I have got an issue with the Tika Parser node. I read PDFs from disc but the content column has the content duplicated several times. Here is an example PDF: https://kursplan.lnu.se/utbildningsplaner/utbildningsplan-VASIN-2.pdf
You can reproduce that behaviour by downloading the PDF, parsing it using the Tika Parser and copying the extracted content from it into an external editor (or use other nodes to post-process the content). This doesn’t happen with all PDF documents, but I have many of them that the Tika parser duplicates. The provided example results in 4x duplicated content.
Thanks for uploading a sample document for us to check with. I can reproduce the behavior you’re seeing, and when I asked internally, one of our other data scientists mentioned he had run across this too. We’ll do a little more digging and come back with an update.
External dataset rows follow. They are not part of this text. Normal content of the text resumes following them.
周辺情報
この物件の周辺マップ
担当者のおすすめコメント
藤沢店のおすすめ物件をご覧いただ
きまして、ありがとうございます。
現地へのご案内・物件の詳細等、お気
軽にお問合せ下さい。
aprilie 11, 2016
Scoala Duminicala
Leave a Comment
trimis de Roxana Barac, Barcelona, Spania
Can you reproduce (or not) this behavior with a non-KNIME engine? For instance with Python or a commercially available tool? I’m investigating if this is an issue with the PDF itself and not the Tika Parser. Thank you.
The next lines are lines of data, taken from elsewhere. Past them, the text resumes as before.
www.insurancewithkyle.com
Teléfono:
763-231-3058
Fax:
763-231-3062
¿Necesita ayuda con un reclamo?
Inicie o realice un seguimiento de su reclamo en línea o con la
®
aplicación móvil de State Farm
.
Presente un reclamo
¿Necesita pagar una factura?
Thank you @ScottF for the confirmation and @victor_palacios for the investigation.
But isn’t it too easy to just blame the PDF itself? As a comparison, I have tried with an online tool which works fine (but couldn’t find out what kind of engine it uses). Maybe there is another Java or Python library that works and can be used with the Java snippet or Python script node. Or do you have any suggestion for a simple post-processing fix?
It may sounds odd, but for me Adobe Acrobat recognizes tables worst than Word. Also, inside pdf file my have multiple overlapping frames. If you open it with MS Word and resave as pdf it will be a plain text without frames. Possibly, Adobe do it for security purpose to preserve the original content. Unfortunately this makes text recognition much harder.